Lore IO customers use our data transformation platform to develop their universal data fabrics, which they use to answer key operational questions. At the core of Lore IO is a sophisticated collaboration system. It enables business and technical teams to jointly convert new data requests into a series of micro-tasks. These micro-tasks involve data definition, modeling, and transformation. The teams work together on their assigned micro-tasks to progressively avail new tables and columns in their data fabrics.
Once all modeling and transformation micro-tasks are completed, data engineers bring source data into the system and map them to the transformation logic. Lore IO converts the transformation logic into query code, runs it, and publishes the resulting data views that customers can materialize to their data warehouses.
By democratizing data preparation across the organization through collaboration, Lore IO customers benefit from having deep visibility into the state of their data projects. They can readily understand what the next steps are, and what, if any, is blocking a given project. This increases team member accountability and trust.

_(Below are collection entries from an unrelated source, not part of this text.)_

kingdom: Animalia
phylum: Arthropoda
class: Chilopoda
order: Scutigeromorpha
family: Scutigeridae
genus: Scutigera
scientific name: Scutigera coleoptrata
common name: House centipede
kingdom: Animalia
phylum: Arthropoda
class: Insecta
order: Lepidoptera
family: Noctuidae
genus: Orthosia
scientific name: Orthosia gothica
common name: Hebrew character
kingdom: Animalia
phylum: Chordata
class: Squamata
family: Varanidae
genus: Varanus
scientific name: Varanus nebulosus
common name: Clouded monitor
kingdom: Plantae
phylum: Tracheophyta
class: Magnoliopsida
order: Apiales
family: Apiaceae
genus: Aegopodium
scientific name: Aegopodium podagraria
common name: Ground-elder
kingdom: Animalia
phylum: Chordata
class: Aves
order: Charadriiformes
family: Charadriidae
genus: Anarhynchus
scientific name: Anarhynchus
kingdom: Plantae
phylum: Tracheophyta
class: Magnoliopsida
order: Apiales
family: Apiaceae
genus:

But collaboration via micro-tasks does not benefit only the system users; it also makes the platform’s AI better, which, in turn, further accelerates data preparation projects. Lore IO uses AI to make intelligent data preparation recommendations. The system observes the micro-tasks that team members carry out, and then uses the insights it generates to recommend transformation steps when new data sources are onboarded.
More power to the machine
When customers break new data requests into a series of micro-tasks, each micro-task becomes a discrete activity that the AI can easily process to relate the input of the activity to its outputs. Lore IO can later identify new micro-tasks that are similar in nature to the old one, and recommend transformations based on prior observations. Therefore, micro-tasks enable the platform to better guide its users.
Another advantage of micro-tasks is that they enable greater reusability. Each micro-task results in a modular component —whether a table relationship, a data wrangling rule, or a data validation rule — that is stored in the universal data fabric and can be used for future data preparations. This enables the AI to easily identify and suggest the right component for subsequent micro-tasks.
Finally, Lore IO’s AI makes recommendations not just for similar micro-tasks but also for related ones. For instance, when a platform user completes one micro-task by, say, entering a description for a table column, the AI can make a better recommendation regarding a different micro-task that’s related to that column, such as how to map the column to a data source.
The unique way that Lore IO integrates user collaboration and AI implicitly facilitates collaboration between humans and the platform. By dividing their work into a set of discrete steps, users essentially participate in training the platform, which, in turn, simplifies their data preparation work.